The moment I step outside of that boundary, anxiety shows up. The unknown. The variables I can’t manage. The outcomes I can’t predict. And instead of sitting with that discomfort, I’ve noticed how easy it is to fill the space with opinions.
I listen to conversations around me—current events, politics, the economy, who’s right and who’s wrong. And if I’m honest, I catch myself doing the same thing: sharing thoughts, reactions, even convictions, without really knowing the facts. Not deeply. Not enough to speak with certainty.
Sometimes I think, if a field reporter stuck a microphone in my face and asked me about the state of the world, I’d really only have two honest options. I could admit I don’t know shit—which is the truth. Or I could say, “You know what? I have no clue.” Because most of the time, I don’t.
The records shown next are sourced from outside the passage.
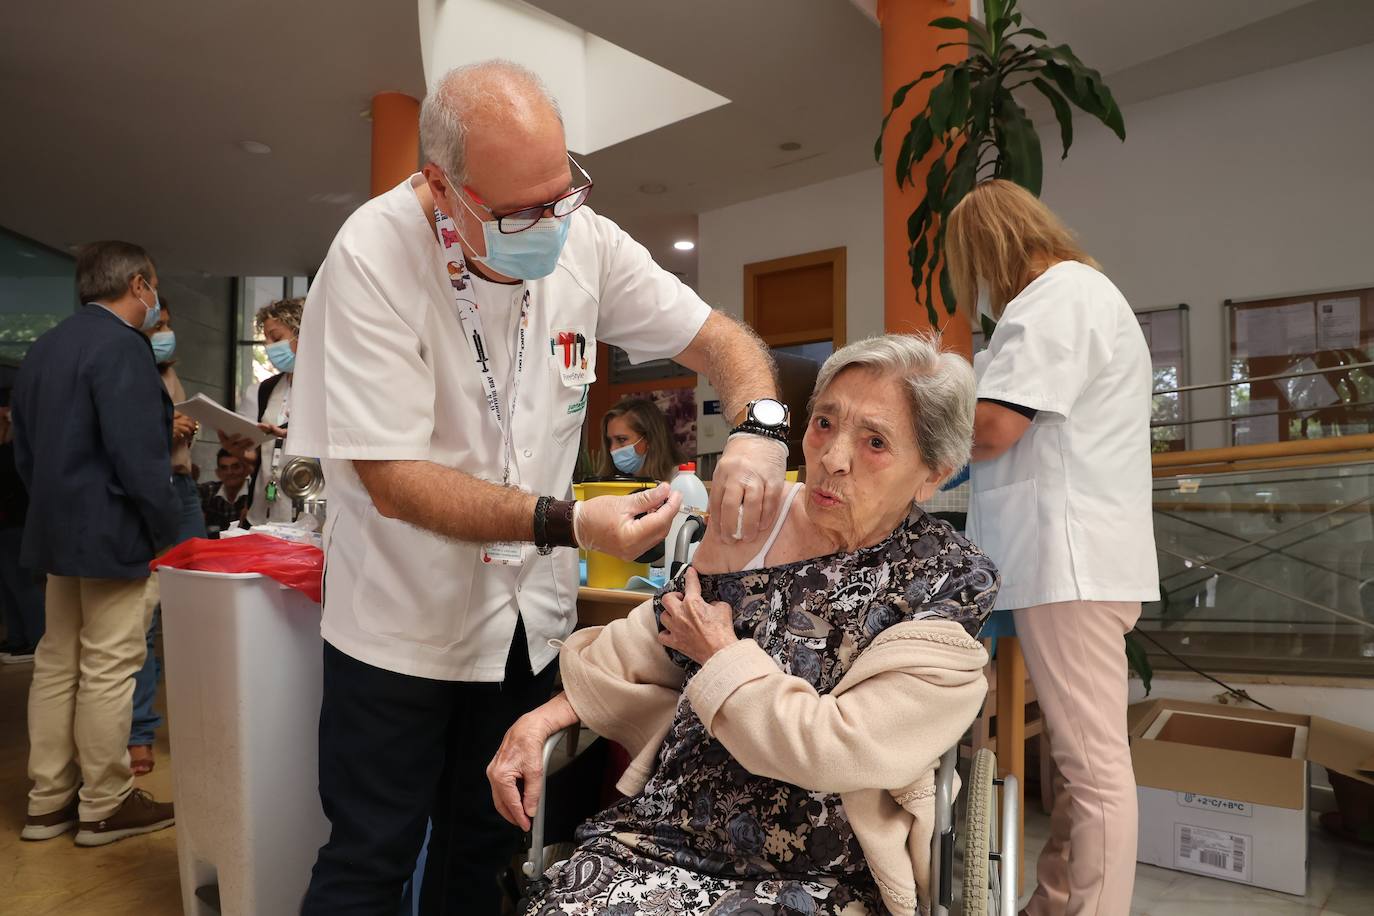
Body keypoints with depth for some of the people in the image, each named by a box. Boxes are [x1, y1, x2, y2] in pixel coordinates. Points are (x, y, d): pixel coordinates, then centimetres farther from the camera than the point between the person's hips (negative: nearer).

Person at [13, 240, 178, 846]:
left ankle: (48, 801, 24)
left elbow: (25, 450, 17)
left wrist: (53, 511, 21)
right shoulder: (122, 347, -16)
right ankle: (104, 807, 11)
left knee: (57, 664, 14)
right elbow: (139, 455, -23)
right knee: (109, 671, 0)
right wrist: (169, 530, -13)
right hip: (115, 534, -9)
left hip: (58, 531, 9)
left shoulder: (42, 348, 14)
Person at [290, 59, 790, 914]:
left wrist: (758, 429, -25)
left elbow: (724, 339, -3)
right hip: (404, 624, -4)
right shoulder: (373, 258, -22)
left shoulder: (585, 241, -9)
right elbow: (392, 479, -24)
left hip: (529, 617, 4)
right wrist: (567, 523, -34)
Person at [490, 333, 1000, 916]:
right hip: (661, 836, 3)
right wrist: (542, 719, 4)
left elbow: (838, 749, -20)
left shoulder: (951, 585, -11)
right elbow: (648, 647, 13)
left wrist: (722, 654, -8)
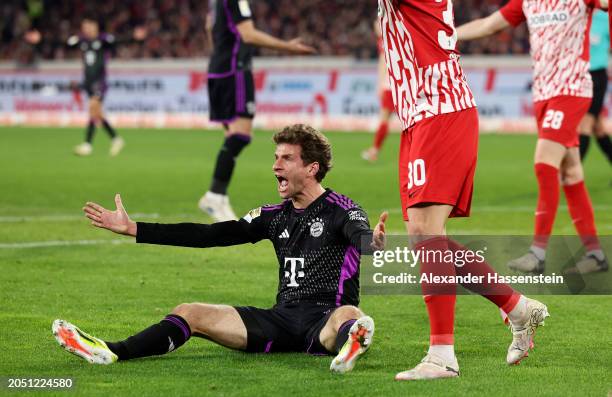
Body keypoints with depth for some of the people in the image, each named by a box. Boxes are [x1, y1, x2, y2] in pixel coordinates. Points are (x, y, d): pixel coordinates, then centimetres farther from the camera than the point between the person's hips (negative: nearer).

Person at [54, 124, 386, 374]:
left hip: (325, 318, -6)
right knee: (190, 313, -6)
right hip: (282, 318, 6)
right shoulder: (275, 216, 16)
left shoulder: (341, 210, -1)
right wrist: (133, 229, 14)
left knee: (349, 315, -41)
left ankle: (348, 343, -76)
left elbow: (359, 233, -24)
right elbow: (209, 235, 15)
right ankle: (112, 352, -22)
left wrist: (372, 242, -52)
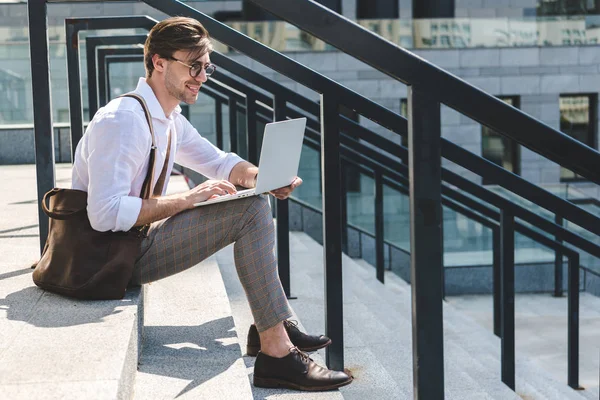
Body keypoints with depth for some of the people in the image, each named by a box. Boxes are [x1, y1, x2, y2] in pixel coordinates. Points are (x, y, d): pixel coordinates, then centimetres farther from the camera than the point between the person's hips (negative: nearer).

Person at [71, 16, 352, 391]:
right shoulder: (123, 120, -21)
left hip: (138, 236, 10)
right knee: (252, 210, -19)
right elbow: (104, 213, -30)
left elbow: (219, 162, 18)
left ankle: (275, 322, 6)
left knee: (254, 197, 10)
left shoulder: (169, 119, 10)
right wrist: (187, 198, -26)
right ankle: (276, 353, -20)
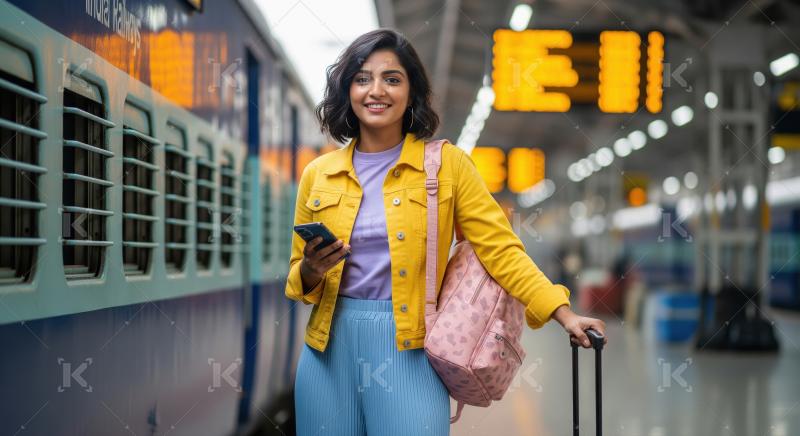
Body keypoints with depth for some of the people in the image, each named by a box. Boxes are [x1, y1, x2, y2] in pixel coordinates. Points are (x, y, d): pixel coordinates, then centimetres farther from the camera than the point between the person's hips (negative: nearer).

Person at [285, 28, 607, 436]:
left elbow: (499, 247, -5)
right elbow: (298, 279, 13)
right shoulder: (318, 174, 6)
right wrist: (311, 271, -11)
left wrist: (563, 314, -15)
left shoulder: (446, 163, -1)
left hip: (409, 347, -2)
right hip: (331, 344, 3)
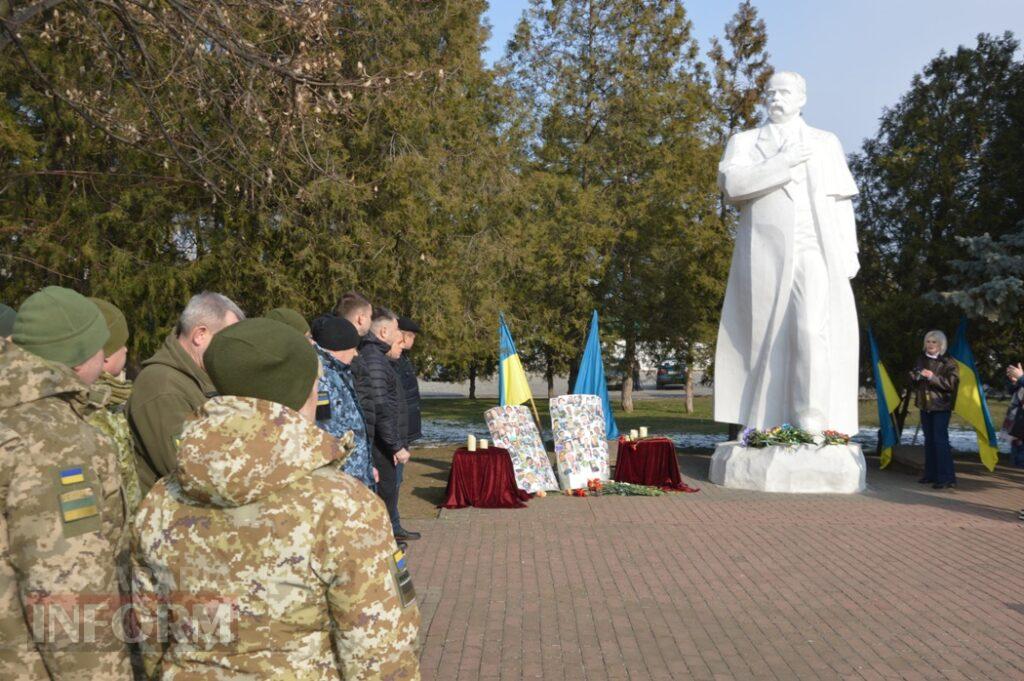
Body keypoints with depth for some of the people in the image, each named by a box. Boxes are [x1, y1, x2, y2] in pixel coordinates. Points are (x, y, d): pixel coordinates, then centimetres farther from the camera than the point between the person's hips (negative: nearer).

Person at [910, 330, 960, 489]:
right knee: (929, 440, 13)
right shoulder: (921, 359, 10)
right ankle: (931, 473, 22)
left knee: (940, 440, -10)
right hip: (924, 405, 7)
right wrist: (914, 378, -2)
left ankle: (946, 477, -6)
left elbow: (951, 383, -18)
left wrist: (933, 377, -27)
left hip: (940, 406, -7)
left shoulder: (948, 362, -9)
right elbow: (915, 382, 20)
And that realization has been oddly freeing.
So much of what passes for certainty is just noise—people, myself included, trying to feel grounded in a world that’s moving faster than our understanding. Opinions become a substitute for presence. Commentary replaces wisdom.
But maybe there’s humility in admitting what I don’t know. Maybe growth doesn’t come from sounding informed, but from staying open. From resisting the urge to fill every silence with an answer.
Learning requires movement—from the known into the unknown. Faith does too. Not with bravado or certainty, but with honesty. With the willingness to say, “I don’t have this figured out.”
The unknown isn’t a weakness to hide from. It’s an invitation—to listen more, speak less, and trust that God is already present where my understanding ends.
“If any of you lacks wisdom, you should ask God, who gives generously to all without finding fault, and it will be given to you.”
— James 1:5
Closing Prayer
God, quiet my need to sound certain. Give me the humility to admit what I don’t know, the patience to listen, and the faith to trust You where my understanding ends. Amen.